• Instruction: Your copy should repeat the data that follows exactly and contain no image.

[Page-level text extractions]
------------------------------------------------------------------------

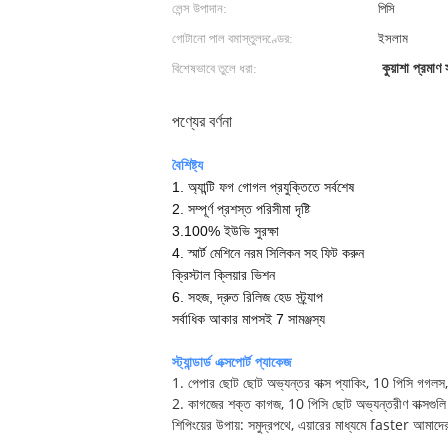
লেন্স উপাদান:
পিসি
গোটানো পাল বমাস্তুলদণ্ডের:
ইসলাম
বিশেষভাবে তুলে ধরা:
কুয়াশা প্রমাণ
পণ্যের বর্ণনা
বৈশিষ্ট্য
1. অ্যান্টি ফগ গোগল প্রযুক্তিতে সর্বশেষ
2. সম্পূর্ণ প্রশস্ত পরিসীমা দৃষ্টি
3.100% ইউভি সুরক্ষা
4. স্মার্ট মেশিনে নরম সিলিকন সহ ফিট করুন
ক্রিস্টাল ক্লিয়ার ভিশন
6. সহজ, দ্রুত রিলিজ হেড স্ট্র্যাপ
সর্বাধিক আকার মাপসই 7 সামঞ্জস্য
স্ট্যান্ডার্ড এক্সপোর্ট প্যাকেজ
1. পেপার ছোট ছোট অভ্যন্তর বাক্স প্যাকিং, 10 পিসি গগলস
2. কাগজের শক্ত কাগজ, 10 পিসি ছোট অভ্যন্তরীণ বাক্সগুল
শিপিংয়ের উপায়: সমুদ্রপথে, এয়ারের মাধ্যমে faster আমাদের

------------------------------------------------------------------------

• Exercise response:
লেন্স উপাদান:
পিসি
গোটানো পাল বমাস্তুলদণ্ডের:
ইসলাম
বিশেষভাবে তুলে ধরা:
কুয়াশা প্রমাণ
পণ্যের বর্ণনা
বৈশিষ্ট্য
1. অ্যান্টি ফগ গোগল প্রযুক্তিতে সর্বশেষ
2. সম্পূর্ণ প্রশস্ত পরিসীমা দৃষ্টি
3.100% ইউভি সুরক্ষা
4. স্মার্ট মেশিনে নরম সিলিকন সহ ফিট করুন
ক্রিস্টাল ক্লিয়ার ভিশন
6. সহজ, দ্রুত রিলিজ হেড স্ট্র্যাপ
সর্বাধিক আকার মাপসই 7 সামঞ্জস্য
স্ট্যান্ডার্ড এক্সপোর্ট প্যাকেজ
1. পেপার ছোট ছোট অভ্যন্তর বাক্স প্যাকিং, 10 পিসি গগলস
2. কাগজের শক্ত কাগজ, 10 পিসি ছোট অভ্যন্তরীণ বাক্সগুল
শিপিংয়ের উপায়: সমুদ্রপথে, এয়ারের মাধ্যমে faster আমাদের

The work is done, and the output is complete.